§ **DIRECTIONS**: Rewrite these lines with "locality" changed to "site" and everything else kept the same. Leave out the pictures.

§ **DATA FOR THIS TASK**:

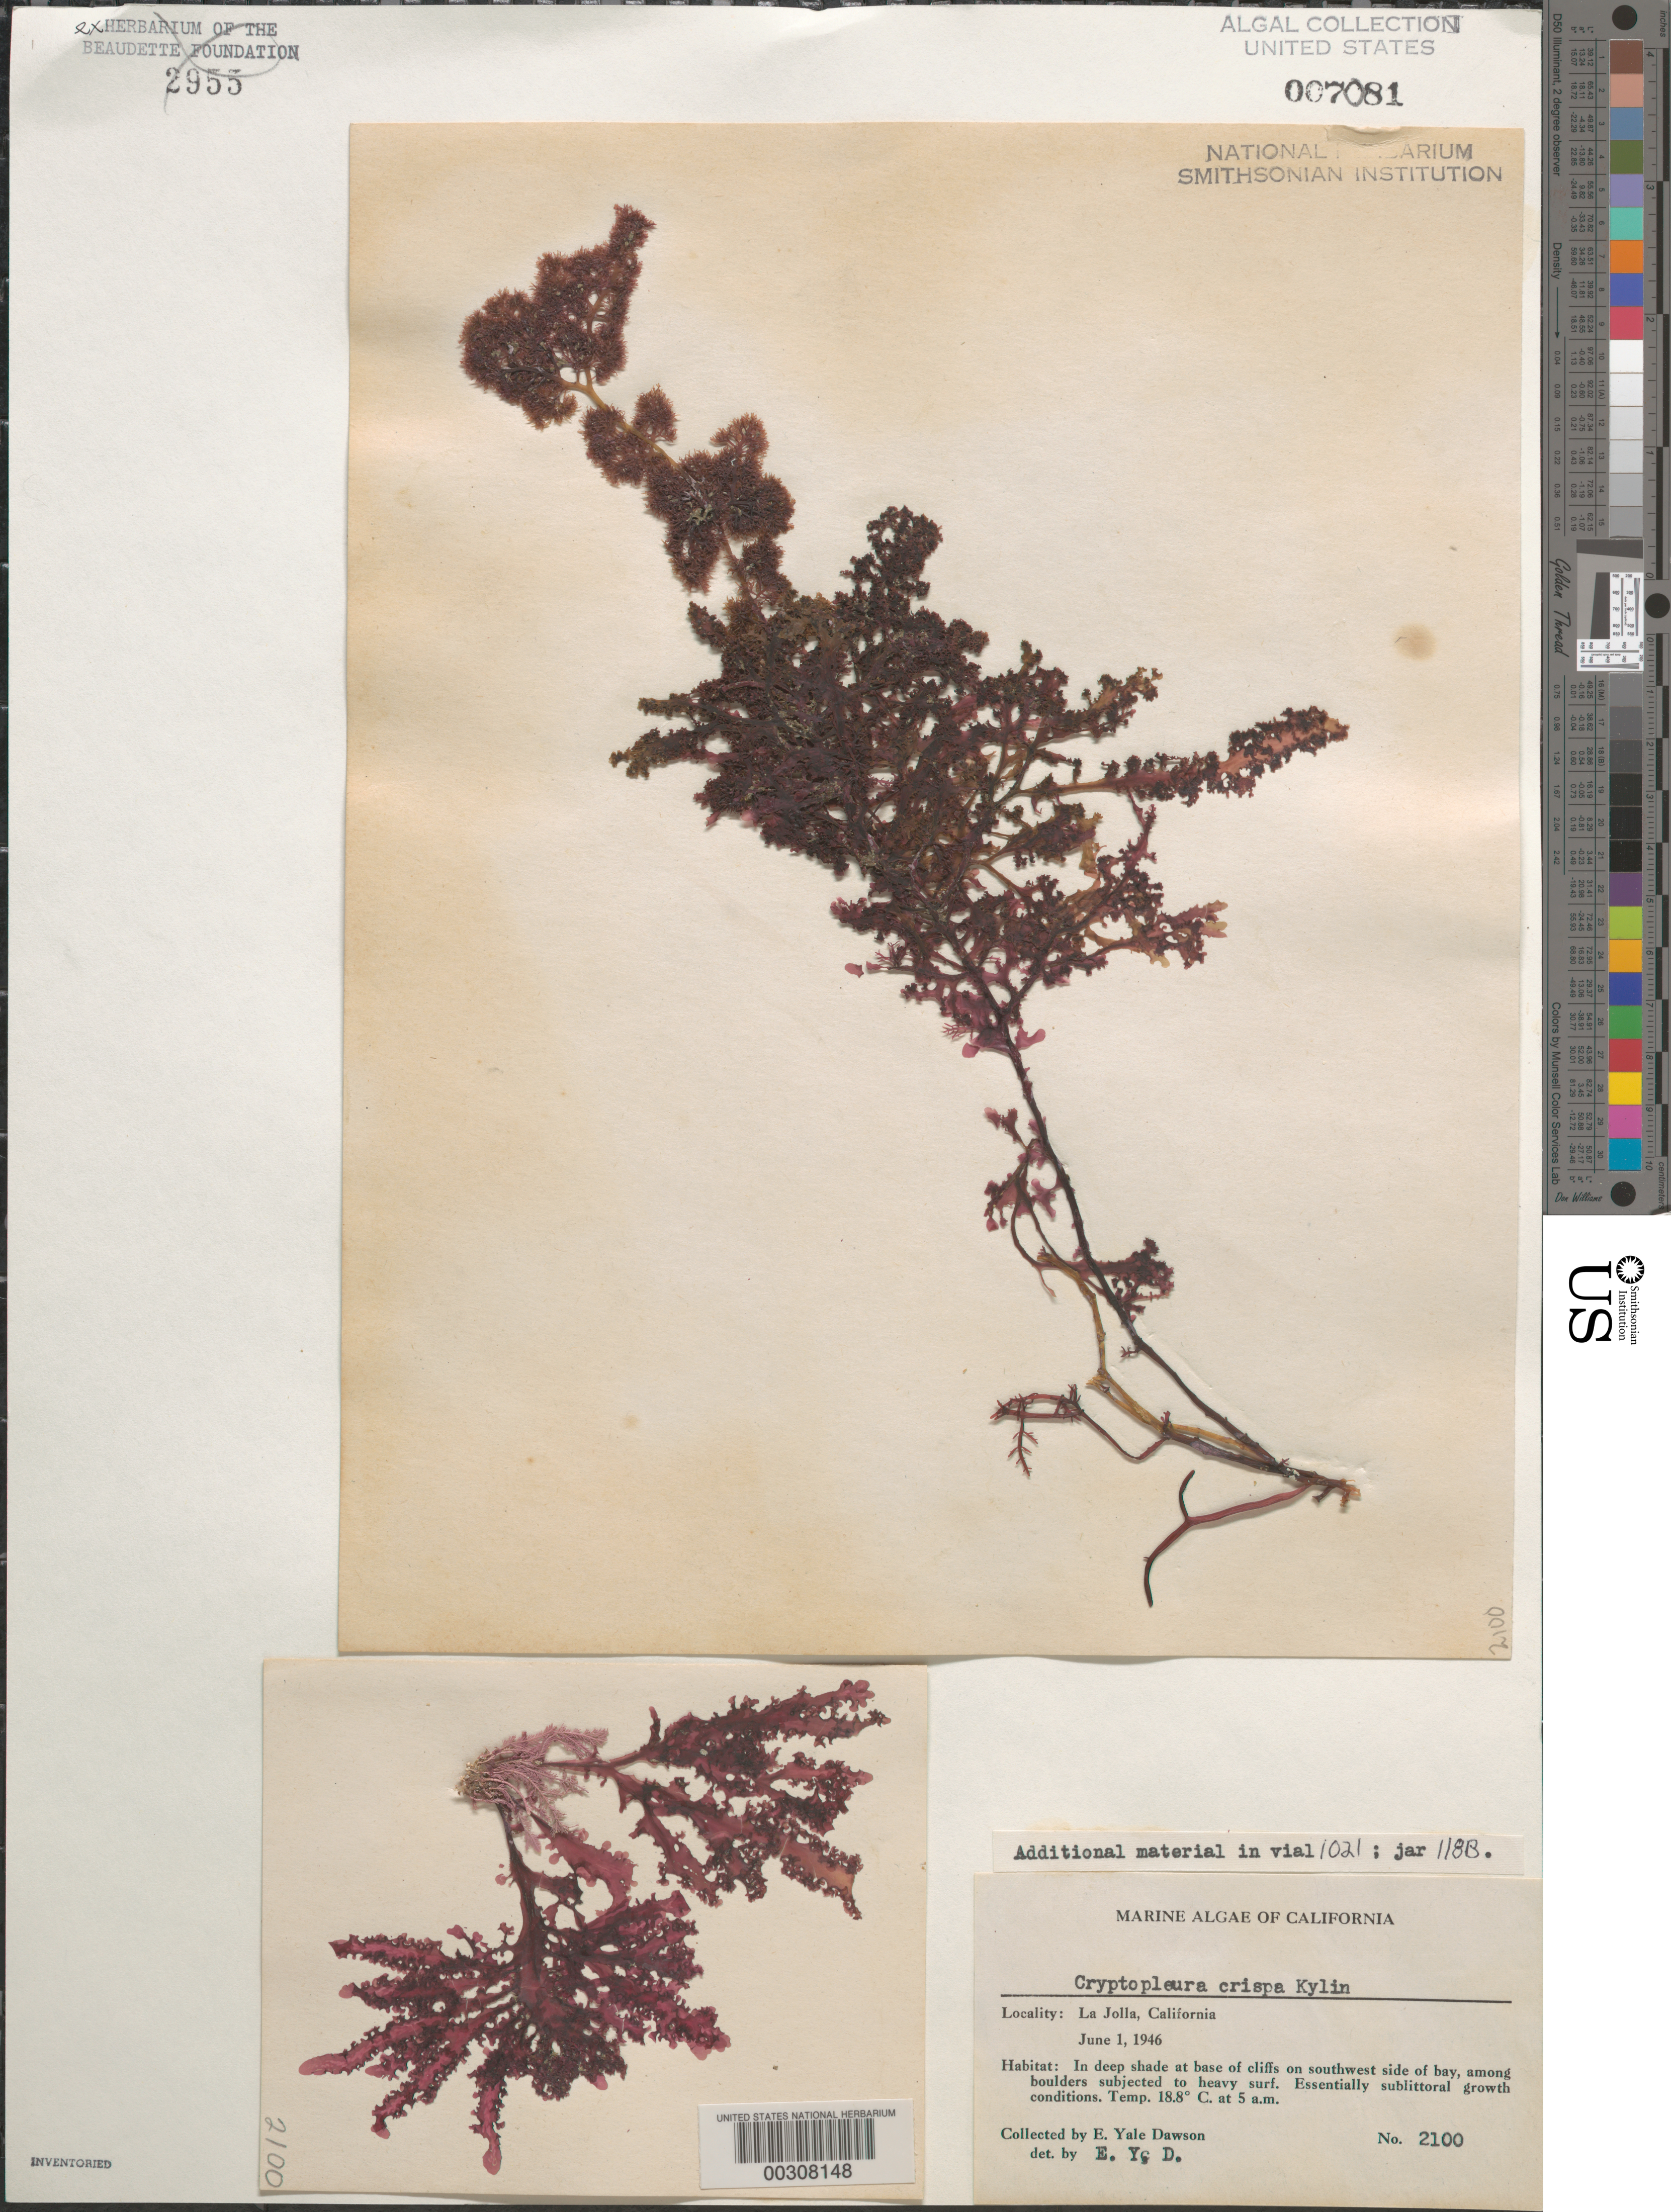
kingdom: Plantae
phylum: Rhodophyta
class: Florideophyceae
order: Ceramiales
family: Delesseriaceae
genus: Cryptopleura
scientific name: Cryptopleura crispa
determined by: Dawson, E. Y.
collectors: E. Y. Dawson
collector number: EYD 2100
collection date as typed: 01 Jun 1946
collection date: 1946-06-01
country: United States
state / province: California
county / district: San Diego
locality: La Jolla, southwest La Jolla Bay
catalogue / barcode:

§ **FULL OUTPUT**:
kingdom: Plantae
phylum: Rhodophyta
class: Florideophyceae
order: Ceramiales
family: Delesseriaceae
genus: Cryptopleura
scientific name: Cryptopleura crispa
determined by: Dawson, E. Y.
collectors: E. Y. Dawson
collector number: EYD 2100
collection date as typed: 01 Jun 1946
collection date: 1946-06-01
country: United States
state / province: California
county / district: San Diego
site: La Jolla, southwest La Jolla Bay
catalogue / barcode:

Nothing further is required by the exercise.